▶ [ACTION ITEM]: Report every line of the records below that includes the string "levels".

Items from a dataset
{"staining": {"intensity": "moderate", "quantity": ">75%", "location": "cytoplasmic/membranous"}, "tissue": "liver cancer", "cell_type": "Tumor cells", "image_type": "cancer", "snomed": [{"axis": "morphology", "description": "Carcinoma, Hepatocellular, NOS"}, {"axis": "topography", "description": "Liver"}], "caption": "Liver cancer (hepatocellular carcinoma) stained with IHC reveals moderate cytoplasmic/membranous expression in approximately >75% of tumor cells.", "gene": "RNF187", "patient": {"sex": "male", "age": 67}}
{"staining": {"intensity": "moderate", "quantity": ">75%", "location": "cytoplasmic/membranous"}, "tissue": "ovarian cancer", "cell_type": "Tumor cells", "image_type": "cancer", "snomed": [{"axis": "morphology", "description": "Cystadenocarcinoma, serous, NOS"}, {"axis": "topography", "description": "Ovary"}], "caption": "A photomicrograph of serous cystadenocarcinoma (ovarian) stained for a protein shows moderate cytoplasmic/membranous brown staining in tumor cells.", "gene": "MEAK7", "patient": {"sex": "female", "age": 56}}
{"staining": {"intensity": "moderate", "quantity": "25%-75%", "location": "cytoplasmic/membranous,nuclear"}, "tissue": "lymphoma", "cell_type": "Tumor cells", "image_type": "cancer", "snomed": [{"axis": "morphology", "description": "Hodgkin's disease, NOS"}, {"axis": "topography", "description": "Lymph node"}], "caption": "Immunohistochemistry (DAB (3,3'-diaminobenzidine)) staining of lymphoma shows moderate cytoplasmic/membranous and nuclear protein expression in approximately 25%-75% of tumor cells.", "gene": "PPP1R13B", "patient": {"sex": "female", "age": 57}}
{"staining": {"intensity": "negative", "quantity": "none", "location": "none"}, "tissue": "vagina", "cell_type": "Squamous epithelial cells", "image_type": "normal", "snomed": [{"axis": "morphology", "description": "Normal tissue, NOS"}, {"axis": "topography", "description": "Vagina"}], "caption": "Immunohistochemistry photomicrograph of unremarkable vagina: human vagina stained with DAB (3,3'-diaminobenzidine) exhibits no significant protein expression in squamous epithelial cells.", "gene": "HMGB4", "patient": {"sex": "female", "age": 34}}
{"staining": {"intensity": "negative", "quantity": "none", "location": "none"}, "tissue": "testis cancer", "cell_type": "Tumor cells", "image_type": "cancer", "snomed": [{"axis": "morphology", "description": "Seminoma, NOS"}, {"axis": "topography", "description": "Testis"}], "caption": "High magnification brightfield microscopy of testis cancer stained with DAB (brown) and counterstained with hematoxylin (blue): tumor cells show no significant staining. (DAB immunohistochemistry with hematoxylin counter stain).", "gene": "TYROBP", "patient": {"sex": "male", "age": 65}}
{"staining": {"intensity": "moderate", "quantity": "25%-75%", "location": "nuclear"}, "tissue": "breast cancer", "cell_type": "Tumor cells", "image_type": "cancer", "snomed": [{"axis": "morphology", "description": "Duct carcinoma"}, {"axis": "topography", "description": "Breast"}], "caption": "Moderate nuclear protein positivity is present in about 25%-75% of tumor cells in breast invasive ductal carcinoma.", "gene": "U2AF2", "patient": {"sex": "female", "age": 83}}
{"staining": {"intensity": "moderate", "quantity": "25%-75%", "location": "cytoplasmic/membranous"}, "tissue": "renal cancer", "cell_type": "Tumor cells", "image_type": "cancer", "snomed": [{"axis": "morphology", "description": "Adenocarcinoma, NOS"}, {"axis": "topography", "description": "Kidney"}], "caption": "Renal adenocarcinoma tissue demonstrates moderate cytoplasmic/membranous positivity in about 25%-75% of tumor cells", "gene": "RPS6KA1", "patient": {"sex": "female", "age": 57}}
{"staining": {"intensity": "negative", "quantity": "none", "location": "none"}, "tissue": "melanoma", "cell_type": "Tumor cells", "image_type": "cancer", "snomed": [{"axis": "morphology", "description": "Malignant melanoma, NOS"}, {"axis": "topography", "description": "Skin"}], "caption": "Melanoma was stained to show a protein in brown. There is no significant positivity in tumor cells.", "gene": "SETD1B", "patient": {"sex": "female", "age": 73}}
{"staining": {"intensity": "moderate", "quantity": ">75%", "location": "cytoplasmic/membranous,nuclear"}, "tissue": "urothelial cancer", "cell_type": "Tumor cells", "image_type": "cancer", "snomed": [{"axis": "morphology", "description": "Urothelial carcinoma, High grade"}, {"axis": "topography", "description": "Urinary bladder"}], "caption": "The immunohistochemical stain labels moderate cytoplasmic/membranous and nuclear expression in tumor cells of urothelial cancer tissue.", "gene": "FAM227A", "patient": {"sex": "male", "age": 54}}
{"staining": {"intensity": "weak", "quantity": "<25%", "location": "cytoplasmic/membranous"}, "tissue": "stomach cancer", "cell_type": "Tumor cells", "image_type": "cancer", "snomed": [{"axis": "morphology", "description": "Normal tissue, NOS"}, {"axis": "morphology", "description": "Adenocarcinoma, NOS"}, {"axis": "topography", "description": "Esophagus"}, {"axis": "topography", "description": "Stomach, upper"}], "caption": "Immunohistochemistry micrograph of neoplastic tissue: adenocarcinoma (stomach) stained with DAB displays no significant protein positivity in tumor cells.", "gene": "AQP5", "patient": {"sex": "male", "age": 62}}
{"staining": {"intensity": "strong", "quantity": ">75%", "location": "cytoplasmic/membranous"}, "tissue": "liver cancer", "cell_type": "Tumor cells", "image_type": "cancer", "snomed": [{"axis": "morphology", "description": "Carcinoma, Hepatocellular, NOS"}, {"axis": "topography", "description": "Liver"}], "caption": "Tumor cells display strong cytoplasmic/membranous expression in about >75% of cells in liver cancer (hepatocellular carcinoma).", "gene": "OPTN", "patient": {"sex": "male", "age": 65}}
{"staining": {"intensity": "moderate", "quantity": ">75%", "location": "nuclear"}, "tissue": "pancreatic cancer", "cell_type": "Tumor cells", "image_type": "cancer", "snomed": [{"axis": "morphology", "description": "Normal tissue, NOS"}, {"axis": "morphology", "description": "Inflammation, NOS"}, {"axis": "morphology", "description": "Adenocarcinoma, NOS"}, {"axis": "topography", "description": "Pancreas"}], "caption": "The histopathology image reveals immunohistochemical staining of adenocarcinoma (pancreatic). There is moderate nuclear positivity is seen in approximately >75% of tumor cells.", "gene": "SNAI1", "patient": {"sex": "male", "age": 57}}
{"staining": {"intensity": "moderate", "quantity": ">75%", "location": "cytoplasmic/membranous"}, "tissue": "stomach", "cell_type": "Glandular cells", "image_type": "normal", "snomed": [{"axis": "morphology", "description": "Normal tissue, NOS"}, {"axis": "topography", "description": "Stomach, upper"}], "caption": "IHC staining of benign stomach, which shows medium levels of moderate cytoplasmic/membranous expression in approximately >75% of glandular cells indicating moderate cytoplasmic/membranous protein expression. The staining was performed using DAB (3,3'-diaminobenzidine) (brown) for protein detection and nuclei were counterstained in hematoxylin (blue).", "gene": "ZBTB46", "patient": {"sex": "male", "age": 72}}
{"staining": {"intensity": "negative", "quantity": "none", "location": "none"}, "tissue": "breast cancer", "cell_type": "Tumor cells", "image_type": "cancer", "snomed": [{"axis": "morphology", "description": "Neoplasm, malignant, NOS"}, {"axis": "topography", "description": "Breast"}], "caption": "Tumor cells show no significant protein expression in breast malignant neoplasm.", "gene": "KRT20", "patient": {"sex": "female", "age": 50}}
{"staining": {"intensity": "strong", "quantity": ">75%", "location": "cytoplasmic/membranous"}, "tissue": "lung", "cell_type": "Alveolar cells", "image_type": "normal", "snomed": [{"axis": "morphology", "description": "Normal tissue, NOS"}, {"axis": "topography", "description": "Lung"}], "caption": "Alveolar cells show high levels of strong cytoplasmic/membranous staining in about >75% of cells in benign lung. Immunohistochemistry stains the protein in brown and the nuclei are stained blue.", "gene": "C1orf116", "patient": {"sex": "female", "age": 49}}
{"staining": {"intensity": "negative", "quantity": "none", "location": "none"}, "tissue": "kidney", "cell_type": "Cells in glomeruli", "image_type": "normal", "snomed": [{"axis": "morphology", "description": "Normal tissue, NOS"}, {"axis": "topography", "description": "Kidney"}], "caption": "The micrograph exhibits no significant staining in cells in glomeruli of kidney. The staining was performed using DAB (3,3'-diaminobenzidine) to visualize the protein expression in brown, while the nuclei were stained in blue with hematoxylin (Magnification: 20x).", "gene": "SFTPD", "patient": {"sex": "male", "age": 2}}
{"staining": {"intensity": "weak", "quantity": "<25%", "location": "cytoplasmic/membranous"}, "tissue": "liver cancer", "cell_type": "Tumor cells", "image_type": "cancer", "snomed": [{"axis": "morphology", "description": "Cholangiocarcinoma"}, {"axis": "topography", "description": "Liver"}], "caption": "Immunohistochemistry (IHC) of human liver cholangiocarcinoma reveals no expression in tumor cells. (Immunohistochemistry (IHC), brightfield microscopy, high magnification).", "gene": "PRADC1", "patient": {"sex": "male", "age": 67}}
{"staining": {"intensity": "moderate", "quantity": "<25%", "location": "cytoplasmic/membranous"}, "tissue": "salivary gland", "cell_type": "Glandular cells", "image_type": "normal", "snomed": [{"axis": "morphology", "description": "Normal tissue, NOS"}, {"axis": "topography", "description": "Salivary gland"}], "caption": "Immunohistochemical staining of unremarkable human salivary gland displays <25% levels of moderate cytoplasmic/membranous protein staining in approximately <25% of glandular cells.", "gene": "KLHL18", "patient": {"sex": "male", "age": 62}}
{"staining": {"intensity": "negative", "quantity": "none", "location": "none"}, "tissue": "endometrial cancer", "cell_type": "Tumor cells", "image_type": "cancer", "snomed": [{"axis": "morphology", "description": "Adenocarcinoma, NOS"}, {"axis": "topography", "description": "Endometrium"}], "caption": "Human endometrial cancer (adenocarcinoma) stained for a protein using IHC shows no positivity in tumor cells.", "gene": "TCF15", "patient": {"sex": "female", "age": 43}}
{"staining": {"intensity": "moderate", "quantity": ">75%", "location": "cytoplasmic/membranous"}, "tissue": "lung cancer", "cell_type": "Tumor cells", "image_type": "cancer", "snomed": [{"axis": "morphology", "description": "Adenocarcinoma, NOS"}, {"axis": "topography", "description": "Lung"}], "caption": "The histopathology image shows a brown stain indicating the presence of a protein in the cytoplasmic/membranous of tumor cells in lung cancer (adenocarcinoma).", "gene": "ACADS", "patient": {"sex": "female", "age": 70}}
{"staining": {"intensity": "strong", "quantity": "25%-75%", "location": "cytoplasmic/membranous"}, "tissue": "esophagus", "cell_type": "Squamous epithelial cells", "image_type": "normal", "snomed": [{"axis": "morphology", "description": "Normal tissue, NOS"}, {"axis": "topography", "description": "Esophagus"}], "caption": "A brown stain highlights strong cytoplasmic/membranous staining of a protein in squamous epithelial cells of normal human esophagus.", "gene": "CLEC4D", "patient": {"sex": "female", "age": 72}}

▶ [FINISHED TASK]:
{"staining": {"intensity": "moderate", "quantity": ">75%", "location": "cytoplasmic/membranous"}, "tissue": "stomach", "cell_type": "Glandular cells", "image_type": "normal", "snomed": [{"axis": "morphology", "description": "Normal tissue, NOS"}, {"axis": "topography", "description": "Stomach, upper"}], "caption": "IHC staining of benign stomach, which shows medium levels of moderate cytoplasmic/membranous expression in approximately >75% of glandular cells indicating moderate cytoplasmic/membranous protein expression. The staining was performed using DAB (3,3'-diaminobenzidine) (brown) for protein detection and nuclei were counterstained in hematoxylin (blue).", "gene": "ZBTB46", "patient": {"sex": "male", "age": 72}}
{"staining": {"intensity": "strong", "quantity": ">75%", "location": "cytoplasmic/membranous"}, "tissue": "lung", "cell_type": "Alveolar cells", "image_type": "normal", "snomed": [{"axis": "morphology", "description": "Normal tissue, NOS"}, {"axis": "topography", "description": "Lung"}], "caption": "Alveolar cells show high levels of strong cytoplasmic/membranous staining in about >75% of cells in benign lung. Immunohistochemistry stains the protein in brown and the nuclei are stained blue.", "gene": "C1orf116", "patient": {"sex": "female", "age": 49}}
{"staining": {"intensity": "moderate", "quantity": "<25%", "location": "cytoplasmic/membranous"}, "tissue": "salivary gland", "cell_type": "Glandular cells", "image_type": "normal", "snomed": [{"axis": "morphology", "description": "Normal tissue, NOS"}, {"axis": "topography", "description": "Salivary gland"}], "caption": "Immunohistochemical staining of unremarkable human salivary gland displays <25% levels of moderate cytoplasmic/membranous protein staining in approximately <25% of glandular cells.", "gene": "KLHL18", "patient": {"sex": "male", "age": 62}}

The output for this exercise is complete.